China's Property Price Growth Hits Two-Year Low

Shanghai residents who despise the deluge of tourists with the opening of the Disneyland resort in the city and find the Disney train ugly could later possibly change their minds when they discover that having the tourist attraction also brings with it higher property prices.

In Chunsua, price tags of houses jumped by over 162 percent in 2015 from 2009 during the construction phase of the project. Now with the resort formally opened on Thursday and businesses enjoying a boom, residents have been advised to anticipate more appreciation of their properties.

The South China Morning Post reported that the owner of two apartments near the resort enjoyed over 1 million yuan boost on his personal fortune since he moved to Chunsua from eastern Yangpu District in compliance with urban redevelopment plans of the city government which offered him the two flats.

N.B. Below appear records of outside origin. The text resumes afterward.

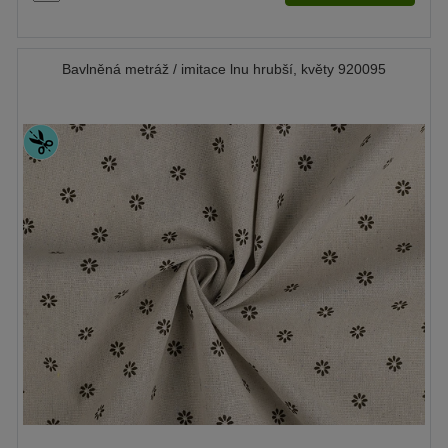
Bavlněná metráž / imitace lnu hrubší, květy 920095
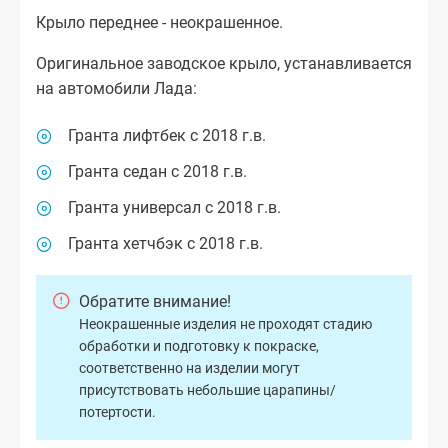
Крыло переднее - неокрашенное.
Оригинальное заводское крыло, устанавливается
на автомобили Лада:
Гранта лифтбек с 2018 г.в.
Гранта седан с 2018 г.в.
Гранта универсал с 2018 г.в.
Гранта хетчбэк с 2018 г.в.
Обратите внимание!
Неокрашенные изделия не проходят стадию
обработки и подготовку к покраске,
соответственно на изделии могут
присутствовать небольшие царапины/
потертости.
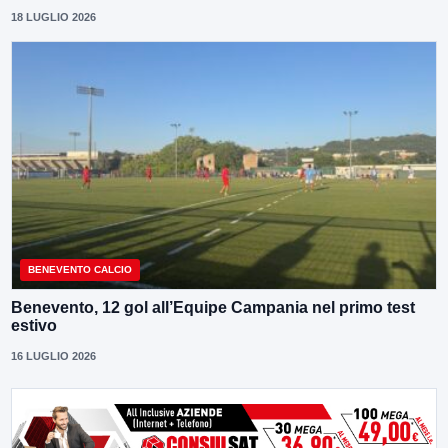
18 LUGLIO 2026
BENEVENTO CALCIO
Benevento, 12 gol all’Equipe Campania nel primo test
estivo
16 LUGLIO 2026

But profiting from the property price windfall does not always require selling one’s home at a big margin and moving elsewhere. As 10 million tourists visit the resort yearly, inevitably more rooms would be required, especially for those who want more affordable accommodation other than those offered by five-star hotels in the resort and the rest of the city.

Owners of homes at Chenqiao Village, located just three kilometers from the resort, plan to convert their homes into hostels and make available 1,000 rooms by the end of 2016 as alternative, but cheaper choices for tourists. The 1,000 rooms would complement the 1,220 rooms available at the two hotels inside the resort.

These accommodations would form part of a 24.7-square-meter tourism zone made up of commercial properties, hotels, subway links and other infrastructure.

However, not everyone is optimistic about the success of Shanghai Disneyland and its impact on the city’s economy. Wanda Dalian, which is building about 20 themed parks across China, believe it can dwarf Disneyland in the long run.

Market analysts Marci Ryvicke and Eric Katz, from Barron’s Asia, wrote on Friday in a note to clients that they do not see the park having a significant financial contribution to Shanghai for some time. The two project negative operating-income margin of about 10 percent on the resort’s first year of operation, break-even on its third year and only enjoy a 10 percent positive income on its fifth year by fiscal 2021.